What to do.
#1 From the article on the bicolor molly, output the passage that begins with the words containing "The body is slender" and ends with "colors are duller.", reproducing it word for word.
#2 Render this sentence from the article on the bicolor molly in Spanish: "Females grow to about 86 mm in standard length, while males attain 64 mm."

*** Text provided Section Begins ***

Bicolor molly

Scientific classification
- Domain: Eukaryota
- Kingdom: Animalia
- Phylum: Chordata
- Class: Actinopterygii
- Order: Cyprinodontiformes
- Family: Poeciliidae
- Genus: Poecilia
- Species: P. catemaconis
- Binomial name: Poecilia catemaconis Miller, 1975

= Poecilia catemaconis =

- Authority: Miller, 1975

Species of fish

Poecilia catemaconis, the bicolor molly, is a livebearer fish from Mexico.

Poecilia catemaconis belongs to the Poecilia sphenops species complex within the Mollienesia subgenus. It is most closely related to P. sphenops, being derived from an Atlantic-slope population of that species. The specific epithet refers to Laguna Catemaco, which the species inhabits.

The body is slender and elongated but the caudal and dorsal fins (especially in females) are short. Females grow to about 86 mm in standard length, while males attain 64 mm. When in breeding mood, the male's caudal and dorsal fins are half-bluish black, half-bright orange; similarly, the body is also partly golden. Horizontal rows of orange spots appear on the side of the body. The female's colors are duller.

Poecilia catemaconis is known only from Laguna Catemaco, a freshwater lake in the eastern Mexican state of Veracruz, its tributaries and its outlet. Young and immature specimens have been observed in a shallower (up to 1.2 m deep) tributary of the lake, but the adults have only been collected in deep, open waters of the lake, the temperature of which is about 24 °C. P. catemaconis is the only Poecilia species in Mexico in which adults are restricted to deep water. Virtually devoid of aquatic plants (other than sporadic growths of Ceratophyllum and Nymphaea), the lake is also home to populations of Dorosoma petenense, Astynax fasciatus, Vieja fenestrata, and fellow livebearers Heterandria bimaculata, Poeciliopsis catemaco and Xiphophorus helleri, as well as Crocodylus moreletii.

Poecilia catemaconis is a viviparous species. It reproduces year round, with fry production peaking in April and September.

Poecilia catemaconis is an important species in the commercial fishing by local fishermen, who use nets to catch the fish. This exploitation is not officially registered.

*** Text provided Section Ends ***
*** Entries supplied Section Begins ***

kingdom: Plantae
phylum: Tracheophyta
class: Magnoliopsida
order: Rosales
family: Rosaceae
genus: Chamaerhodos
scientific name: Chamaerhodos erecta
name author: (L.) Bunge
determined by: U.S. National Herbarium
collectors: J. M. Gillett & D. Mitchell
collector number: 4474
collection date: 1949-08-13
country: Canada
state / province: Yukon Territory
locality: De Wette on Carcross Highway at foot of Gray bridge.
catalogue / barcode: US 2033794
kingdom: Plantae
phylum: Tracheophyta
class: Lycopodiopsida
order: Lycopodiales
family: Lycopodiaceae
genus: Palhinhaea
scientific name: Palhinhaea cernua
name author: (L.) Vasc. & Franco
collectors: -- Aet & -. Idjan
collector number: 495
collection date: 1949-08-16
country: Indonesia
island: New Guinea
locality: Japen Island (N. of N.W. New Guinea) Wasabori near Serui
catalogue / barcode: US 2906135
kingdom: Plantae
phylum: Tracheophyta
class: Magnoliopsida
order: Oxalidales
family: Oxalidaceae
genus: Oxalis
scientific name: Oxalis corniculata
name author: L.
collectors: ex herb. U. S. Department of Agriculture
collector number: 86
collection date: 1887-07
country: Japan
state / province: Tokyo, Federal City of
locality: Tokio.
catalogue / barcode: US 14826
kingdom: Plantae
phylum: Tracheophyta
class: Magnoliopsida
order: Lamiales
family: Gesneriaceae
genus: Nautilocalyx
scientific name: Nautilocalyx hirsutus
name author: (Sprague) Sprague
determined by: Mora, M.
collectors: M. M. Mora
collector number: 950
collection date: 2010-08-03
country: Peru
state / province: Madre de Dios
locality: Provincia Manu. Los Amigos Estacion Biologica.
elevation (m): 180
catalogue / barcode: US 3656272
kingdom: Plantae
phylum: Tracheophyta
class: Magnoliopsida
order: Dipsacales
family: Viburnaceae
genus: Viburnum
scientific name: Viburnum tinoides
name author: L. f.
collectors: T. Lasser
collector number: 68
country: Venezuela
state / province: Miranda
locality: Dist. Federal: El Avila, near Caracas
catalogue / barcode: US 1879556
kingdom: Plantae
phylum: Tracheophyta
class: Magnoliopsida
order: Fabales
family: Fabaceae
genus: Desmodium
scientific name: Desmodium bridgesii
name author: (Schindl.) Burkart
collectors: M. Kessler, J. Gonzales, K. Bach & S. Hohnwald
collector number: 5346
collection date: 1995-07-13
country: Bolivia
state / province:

*** Entries supplied Section Ends ***

Task-by-task solutions.
#1
The body is slender and elongated but the caudal and dorsal fins (especially in females) are short. Females grow to about 86 mm in standard length, while males attain 64 mm. When in breeding mood, the male's caudal and dorsal fins are half-bluish black, half-bright orange; similarly, the body is also partly golden. Horizontal rows of orange spots appear on the side of the body. The female's colors are duller.

#2 Las hembras alcanzan unos 86 mm de longitud estándar, mientras que los machos llegan a 64 mm.